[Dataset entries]
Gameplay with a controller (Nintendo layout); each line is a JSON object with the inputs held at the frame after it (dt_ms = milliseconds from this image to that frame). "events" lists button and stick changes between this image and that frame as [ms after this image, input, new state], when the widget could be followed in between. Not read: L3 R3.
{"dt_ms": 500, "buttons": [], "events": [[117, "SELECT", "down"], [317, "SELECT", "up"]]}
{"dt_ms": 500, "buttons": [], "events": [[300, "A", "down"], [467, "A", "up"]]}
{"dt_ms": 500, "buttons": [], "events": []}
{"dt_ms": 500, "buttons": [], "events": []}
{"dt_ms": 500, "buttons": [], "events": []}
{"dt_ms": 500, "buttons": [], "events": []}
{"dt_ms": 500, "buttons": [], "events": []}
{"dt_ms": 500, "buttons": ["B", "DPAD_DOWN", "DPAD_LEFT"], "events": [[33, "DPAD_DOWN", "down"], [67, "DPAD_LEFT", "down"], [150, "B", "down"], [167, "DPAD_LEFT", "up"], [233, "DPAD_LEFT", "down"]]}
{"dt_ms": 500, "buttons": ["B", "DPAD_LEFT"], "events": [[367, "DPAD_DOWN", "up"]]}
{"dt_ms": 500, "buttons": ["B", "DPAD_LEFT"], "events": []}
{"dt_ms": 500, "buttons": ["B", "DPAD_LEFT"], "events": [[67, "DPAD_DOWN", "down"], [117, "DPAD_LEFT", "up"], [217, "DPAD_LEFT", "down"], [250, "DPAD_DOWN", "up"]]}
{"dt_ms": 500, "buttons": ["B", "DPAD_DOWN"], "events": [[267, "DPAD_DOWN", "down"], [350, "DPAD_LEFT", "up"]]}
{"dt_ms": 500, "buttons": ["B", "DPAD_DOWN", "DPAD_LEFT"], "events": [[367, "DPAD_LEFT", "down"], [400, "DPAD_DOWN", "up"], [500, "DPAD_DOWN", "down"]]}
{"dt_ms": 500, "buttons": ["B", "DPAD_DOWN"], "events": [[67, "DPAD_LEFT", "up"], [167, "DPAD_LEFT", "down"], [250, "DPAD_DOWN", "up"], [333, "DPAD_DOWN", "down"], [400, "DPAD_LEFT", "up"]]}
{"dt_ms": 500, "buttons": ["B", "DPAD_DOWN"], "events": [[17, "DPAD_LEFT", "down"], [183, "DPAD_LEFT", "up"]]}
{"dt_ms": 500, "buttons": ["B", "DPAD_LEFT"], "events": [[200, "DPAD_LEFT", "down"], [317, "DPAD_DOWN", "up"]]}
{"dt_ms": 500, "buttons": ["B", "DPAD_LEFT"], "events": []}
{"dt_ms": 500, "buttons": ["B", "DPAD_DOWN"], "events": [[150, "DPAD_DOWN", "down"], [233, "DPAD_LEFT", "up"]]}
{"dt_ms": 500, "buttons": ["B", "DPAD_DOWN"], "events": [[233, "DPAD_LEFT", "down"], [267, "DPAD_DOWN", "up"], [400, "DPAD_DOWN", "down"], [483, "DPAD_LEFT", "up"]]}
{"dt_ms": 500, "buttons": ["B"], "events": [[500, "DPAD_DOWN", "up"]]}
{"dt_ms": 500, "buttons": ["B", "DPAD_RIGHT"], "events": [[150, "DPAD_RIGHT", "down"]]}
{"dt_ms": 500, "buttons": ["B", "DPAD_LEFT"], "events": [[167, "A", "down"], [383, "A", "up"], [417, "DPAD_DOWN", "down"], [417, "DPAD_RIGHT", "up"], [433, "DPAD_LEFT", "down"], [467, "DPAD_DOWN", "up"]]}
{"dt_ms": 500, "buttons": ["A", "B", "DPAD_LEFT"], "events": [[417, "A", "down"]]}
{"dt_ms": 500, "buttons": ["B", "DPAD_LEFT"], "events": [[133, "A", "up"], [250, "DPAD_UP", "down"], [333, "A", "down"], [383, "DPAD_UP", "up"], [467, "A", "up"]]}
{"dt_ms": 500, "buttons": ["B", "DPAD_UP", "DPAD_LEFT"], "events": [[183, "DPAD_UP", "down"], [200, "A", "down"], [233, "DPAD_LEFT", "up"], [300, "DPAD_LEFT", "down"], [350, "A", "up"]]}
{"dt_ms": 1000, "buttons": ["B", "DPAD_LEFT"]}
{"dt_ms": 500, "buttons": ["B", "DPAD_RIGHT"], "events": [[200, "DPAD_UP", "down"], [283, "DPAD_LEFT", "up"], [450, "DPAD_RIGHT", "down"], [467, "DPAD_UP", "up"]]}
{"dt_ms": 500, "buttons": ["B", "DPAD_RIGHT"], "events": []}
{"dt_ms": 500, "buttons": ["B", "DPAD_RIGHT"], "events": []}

Exercise directions: Reproduce every record exactly, line by line.

Solution below:
Gameplay with a controller (Nintendo layout); each line is a JSON object with the inputs held at the frame after it (dt_ms = milliseconds from this image to that frame). "events" lists button and stick changes between this image and that frame as [ms after this image, input, new state], when the widget could be followed in between. Not read: L3 R3.
{"dt_ms": 500, "buttons": [], "events": [[117, "SELECT", "down"], [317, "SELECT", "up"]]}
{"dt_ms": 500, "buttons": [], "events": [[300, "A", "down"], [467, "A", "up"]]}
{"dt_ms": 500, "buttons": [], "events": []}
{"dt_ms": 500, "buttons": [], "events": []}
{"dt_ms": 500, "buttons": [], "events": []}
{"dt_ms": 500, "buttons": [], "events": []}
{"dt_ms": 500, "buttons": [], "events": []}
{"dt_ms": 500, "buttons": ["B", "DPAD_DOWN", "DPAD_LEFT"], "events": [[33, "DPAD_DOWN", "down"], [67, "DPAD_LEFT", "down"], [150, "B", "down"], [167, "DPAD_LEFT", "up"], [233, "DPAD_LEFT", "down"]]}
{"dt_ms": 500, "buttons": ["B", "DPAD_LEFT"], "events": [[367, "DPAD_DOWN", "up"]]}
{"dt_ms": 500, "buttons": ["B", "DPAD_LEFT"], "events": []}
{"dt_ms": 500, "buttons": ["B", "DPAD_LEFT"], "events": [[67, "DPAD_DOWN", "down"], [117, "DPAD_LEFT", "up"], [217, "DPAD_LEFT", "down"], [250, "DPAD_DOWN", "up"]]}
{"dt_ms": 500, "buttons": ["B", "DPAD_DOWN"], "events": [[267, "DPAD_DOWN", "down"], [350, "DPAD_LEFT", "up"]]}
{"dt_ms": 500, "buttons": ["B", "DPAD_DOWN", "DPAD_LEFT"], "events": [[367, "DPAD_LEFT", "down"], [400, "DPAD_DOWN", "up"], [500, "DPAD_DOWN", "down"]]}
{"dt_ms": 500, "buttons": ["B", "DPAD_DOWN"], "events": [[67, "DPAD_LEFT", "up"], [167, "DPAD_LEFT", "down"], [250, "DPAD_DOWN", "up"], [333, "DPAD_DOWN", "down"], [400, "DPAD_LEFT", "up"]]}
{"dt_ms": 500, "buttons": ["B", "DPAD_DOWN"], "events": [[17, "DPAD_LEFT", "down"], [183, "DPAD_LEFT", "up"]]}
{"dt_ms": 500, "buttons": ["B", "DPAD_LEFT"], "events": [[200, "DPAD_LEFT", "down"], [317, "DPAD_DOWN", "up"]]}
{"dt_ms": 500, "buttons": ["B", "DPAD_LEFT"], "events": []}
{"dt_ms": 500, "buttons": ["B", "DPAD_DOWN"], "events": [[150, "DPAD_DOWN", "down"], [233, "DPAD_LEFT", "up"]]}
{"dt_ms": 500, "buttons": ["B", "DPAD_DOWN"], "events": [[233, "DPAD_LEFT", "down"], [267, "DPAD_DOWN", "up"], [400, "DPAD_DOWN", "down"], [483, "DPAD_LEFT", "up"]]}
{"dt_ms": 500, "buttons": ["B"], "events": [[500, "DPAD_DOWN", "up"]]}
{"dt_ms": 500, "buttons": ["B", "DPAD_RIGHT"], "events": [[150, "DPAD_RIGHT", "down"]]}
{"dt_ms": 500, "buttons": ["B", "DPAD_LEFT"], "events": [[167, "A", "down"], [383, "A", "up"], [417, "DPAD_DOWN", "down"], [417, "DPAD_RIGHT", "up"], [433, "DPAD_LEFT", "down"], [467, "DPAD_DOWN", "up"]]}
{"dt_ms": 500, "buttons": ["A", "B", "DPAD_LEFT"], "events": [[417, "A", "down"]]}
{"dt_ms": 500, "buttons": ["B", "DPAD_LEFT"], "events": [[133, "A", "up"], [250, "DPAD_UP", "down"], [333, "A", "down"], [383, "DPAD_UP", "up"], [467, "A", "up"]]}
{"dt_ms": 500, "buttons": ["B", "DPAD_UP", "DPAD_LEFT"], "events": [[183, "DPAD_UP", "down"], [200, "A", "down"], [233, "DPAD_LEFT", "up"], [300, "DPAD_LEFT", "down"], [350, "A", "up"]]}
{"dt_ms": 1000, "buttons": ["B", "DPAD_LEFT"]}
{"dt_ms": 500, "buttons": ["B", "DPAD_RIGHT"], "events": [[200, "DPAD_UP", "down"], [283, "DPAD_LEFT", "up"], [450, "DPAD_RIGHT", "down"], [467, "DPAD_UP", "up"]]}
{"dt_ms": 500, "buttons": ["B", "DPAD_RIGHT"], "events": []}
{"dt_ms": 500, "buttons": ["B", "DPAD_RIGHT"], "events": []}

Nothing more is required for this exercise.